According to Signorile, Paulk “said he listens regularly and enjoys [my] show. … And, yes, he did admit that he fights sexual desires for men, and that his feelings for men never went away, so in that sense he is not ‘cured.’” Signorile goes on: “He also admitted that Christian conservatives weren’t being honest – that they don’t ‘love’ gay people and that they certainly are on a political mission more than anything else. … All in all, it wound up becoming a bizarrely agreeable discussion.”

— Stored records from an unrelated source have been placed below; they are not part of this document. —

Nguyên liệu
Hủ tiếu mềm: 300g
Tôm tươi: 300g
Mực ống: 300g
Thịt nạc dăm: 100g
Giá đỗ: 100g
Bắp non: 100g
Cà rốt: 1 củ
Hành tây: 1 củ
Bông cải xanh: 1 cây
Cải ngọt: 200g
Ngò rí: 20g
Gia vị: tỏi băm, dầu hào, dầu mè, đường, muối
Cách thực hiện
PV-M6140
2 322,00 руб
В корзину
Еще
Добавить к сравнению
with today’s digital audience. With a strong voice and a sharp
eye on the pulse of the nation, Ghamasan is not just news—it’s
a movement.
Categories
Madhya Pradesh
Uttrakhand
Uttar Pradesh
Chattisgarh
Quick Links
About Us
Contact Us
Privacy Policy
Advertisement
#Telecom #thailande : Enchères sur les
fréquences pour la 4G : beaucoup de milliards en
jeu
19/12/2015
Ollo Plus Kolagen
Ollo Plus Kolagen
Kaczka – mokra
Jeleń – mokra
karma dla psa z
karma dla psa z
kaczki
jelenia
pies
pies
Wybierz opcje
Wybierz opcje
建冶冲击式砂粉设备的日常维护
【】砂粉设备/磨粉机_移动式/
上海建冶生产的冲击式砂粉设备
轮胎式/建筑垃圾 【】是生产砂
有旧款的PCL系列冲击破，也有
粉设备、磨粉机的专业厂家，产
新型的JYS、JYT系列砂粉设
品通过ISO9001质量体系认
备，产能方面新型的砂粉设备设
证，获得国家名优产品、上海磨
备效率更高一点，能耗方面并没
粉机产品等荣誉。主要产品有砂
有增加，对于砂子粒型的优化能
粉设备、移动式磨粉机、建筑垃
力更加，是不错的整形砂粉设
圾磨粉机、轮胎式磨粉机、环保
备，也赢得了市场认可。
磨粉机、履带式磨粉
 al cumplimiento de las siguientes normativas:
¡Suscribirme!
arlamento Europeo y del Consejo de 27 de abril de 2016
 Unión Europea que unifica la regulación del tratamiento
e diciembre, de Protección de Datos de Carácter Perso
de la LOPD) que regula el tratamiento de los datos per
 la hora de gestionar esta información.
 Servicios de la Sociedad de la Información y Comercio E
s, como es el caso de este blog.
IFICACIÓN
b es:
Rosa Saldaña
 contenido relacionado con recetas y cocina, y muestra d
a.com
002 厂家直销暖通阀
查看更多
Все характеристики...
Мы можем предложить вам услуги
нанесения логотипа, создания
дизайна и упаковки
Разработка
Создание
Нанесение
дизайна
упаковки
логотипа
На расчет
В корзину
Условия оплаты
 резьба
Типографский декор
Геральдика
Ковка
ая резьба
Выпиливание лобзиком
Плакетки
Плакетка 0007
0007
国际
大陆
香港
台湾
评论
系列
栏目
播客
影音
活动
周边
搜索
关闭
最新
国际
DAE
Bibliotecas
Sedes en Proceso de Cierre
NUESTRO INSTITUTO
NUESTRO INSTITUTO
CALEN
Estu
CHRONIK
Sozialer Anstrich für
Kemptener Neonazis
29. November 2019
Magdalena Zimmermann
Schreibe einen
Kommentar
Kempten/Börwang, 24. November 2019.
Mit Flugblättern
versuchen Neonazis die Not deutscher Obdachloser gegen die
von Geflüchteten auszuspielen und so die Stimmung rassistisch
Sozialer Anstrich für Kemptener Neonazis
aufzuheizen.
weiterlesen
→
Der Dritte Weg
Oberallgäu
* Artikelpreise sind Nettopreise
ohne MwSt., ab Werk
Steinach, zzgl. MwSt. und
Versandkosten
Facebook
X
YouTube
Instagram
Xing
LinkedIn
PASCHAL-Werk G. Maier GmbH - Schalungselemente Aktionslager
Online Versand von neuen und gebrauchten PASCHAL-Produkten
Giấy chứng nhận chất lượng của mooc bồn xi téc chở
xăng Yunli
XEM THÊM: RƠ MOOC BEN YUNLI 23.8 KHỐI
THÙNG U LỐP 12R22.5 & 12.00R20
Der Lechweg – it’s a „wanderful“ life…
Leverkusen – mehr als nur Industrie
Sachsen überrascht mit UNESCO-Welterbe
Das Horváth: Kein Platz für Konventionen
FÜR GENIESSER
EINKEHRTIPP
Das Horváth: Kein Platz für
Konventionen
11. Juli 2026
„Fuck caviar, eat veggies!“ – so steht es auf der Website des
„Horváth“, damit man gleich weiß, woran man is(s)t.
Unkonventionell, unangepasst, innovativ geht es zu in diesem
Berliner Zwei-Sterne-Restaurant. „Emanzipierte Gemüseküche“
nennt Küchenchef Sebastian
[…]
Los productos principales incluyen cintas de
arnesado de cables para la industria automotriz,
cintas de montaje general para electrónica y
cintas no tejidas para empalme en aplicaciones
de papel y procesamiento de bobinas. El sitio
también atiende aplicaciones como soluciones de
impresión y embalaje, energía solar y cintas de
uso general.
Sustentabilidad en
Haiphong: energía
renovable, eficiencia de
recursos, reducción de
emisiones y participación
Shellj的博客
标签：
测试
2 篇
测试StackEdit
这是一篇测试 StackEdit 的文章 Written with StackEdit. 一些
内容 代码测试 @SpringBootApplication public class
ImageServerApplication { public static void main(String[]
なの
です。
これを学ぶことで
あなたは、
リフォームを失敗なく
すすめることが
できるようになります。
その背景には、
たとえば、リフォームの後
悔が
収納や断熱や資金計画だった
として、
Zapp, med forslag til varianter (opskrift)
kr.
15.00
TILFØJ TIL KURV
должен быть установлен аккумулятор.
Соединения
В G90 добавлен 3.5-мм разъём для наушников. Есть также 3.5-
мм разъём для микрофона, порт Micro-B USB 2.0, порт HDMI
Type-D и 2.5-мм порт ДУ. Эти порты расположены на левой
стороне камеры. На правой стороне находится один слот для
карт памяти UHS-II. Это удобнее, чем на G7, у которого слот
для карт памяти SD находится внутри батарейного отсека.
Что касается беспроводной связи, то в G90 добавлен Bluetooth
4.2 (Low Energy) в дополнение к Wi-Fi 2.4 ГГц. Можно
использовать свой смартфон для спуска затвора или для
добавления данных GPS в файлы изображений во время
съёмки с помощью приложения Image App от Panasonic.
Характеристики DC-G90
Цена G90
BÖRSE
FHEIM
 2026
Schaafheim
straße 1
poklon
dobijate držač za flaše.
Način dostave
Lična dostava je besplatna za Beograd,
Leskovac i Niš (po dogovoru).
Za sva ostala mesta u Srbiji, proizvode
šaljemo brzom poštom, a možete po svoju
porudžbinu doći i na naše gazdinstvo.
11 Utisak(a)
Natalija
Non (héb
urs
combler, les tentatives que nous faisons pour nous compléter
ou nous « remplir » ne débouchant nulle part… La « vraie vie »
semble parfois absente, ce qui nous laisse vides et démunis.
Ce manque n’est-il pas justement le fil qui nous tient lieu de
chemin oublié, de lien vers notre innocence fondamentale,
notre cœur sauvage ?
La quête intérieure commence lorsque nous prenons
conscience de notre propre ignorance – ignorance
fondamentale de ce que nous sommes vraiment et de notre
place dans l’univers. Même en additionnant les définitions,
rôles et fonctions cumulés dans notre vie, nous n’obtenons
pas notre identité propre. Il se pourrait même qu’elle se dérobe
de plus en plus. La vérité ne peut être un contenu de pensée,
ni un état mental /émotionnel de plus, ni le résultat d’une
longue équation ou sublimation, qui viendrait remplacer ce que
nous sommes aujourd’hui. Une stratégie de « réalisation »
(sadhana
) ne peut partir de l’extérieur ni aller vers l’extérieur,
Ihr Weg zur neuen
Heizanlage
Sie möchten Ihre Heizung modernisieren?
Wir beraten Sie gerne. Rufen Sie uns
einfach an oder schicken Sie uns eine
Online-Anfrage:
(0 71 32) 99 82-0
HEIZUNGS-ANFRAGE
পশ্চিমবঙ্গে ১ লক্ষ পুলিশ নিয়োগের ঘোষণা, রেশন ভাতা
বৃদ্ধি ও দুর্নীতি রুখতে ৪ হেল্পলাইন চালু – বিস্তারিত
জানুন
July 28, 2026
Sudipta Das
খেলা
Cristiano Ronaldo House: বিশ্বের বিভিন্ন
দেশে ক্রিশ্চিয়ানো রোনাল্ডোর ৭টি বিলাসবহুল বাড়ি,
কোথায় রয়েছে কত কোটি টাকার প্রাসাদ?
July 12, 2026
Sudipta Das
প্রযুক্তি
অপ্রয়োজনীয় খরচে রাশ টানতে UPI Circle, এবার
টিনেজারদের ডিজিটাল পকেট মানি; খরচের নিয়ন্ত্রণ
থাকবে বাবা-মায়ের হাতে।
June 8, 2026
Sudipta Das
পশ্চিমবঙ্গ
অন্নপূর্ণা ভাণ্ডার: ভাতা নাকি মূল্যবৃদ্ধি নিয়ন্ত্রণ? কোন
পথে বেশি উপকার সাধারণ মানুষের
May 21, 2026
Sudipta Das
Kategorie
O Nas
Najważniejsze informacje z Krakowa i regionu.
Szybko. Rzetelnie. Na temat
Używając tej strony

He was known around the Yale campus for spewing vitriol against homosexuality. According to the Yale Daily News, students met his “rants with mixed amusement and disdain.” Now the paper reports that “Brother Stephen,” as students knew him, has been arrested for offering $20 for sex with a 14-year-old boy in West Chester, Pennsylvania. Said, Cyd Cipolla, a former coordinator of the Lesbian, Gay, Bisexual and Transgender Cooperative: “I feel sorry for this man and for the boy who crossed his path.”

AND FINALLY:

Fantasies about Jesus’ sex life have been in the news lately – of both heterosexual and homosexual fabrication. An ABC News special, Jesus, Mary and DaVinci, capitalized on the popularity of Dan Brown’s new book, The DaVinci Code, an allegedly-historical conspiracy bestseller in which the Catholic Church suppresses an old story that Jesus and Mary Magdalene had a sexual relationship that produced a child.
Meanwhile, a Pilgrim Press book by a United Methodist minister at Chicago Theological Seminary pushes the anachronistic notion that Jesus had a gay lover. A University of Queensland (Australia) doctoral thesis argues the equally anachronistic line that Jesus and three or four of his disciples were gay.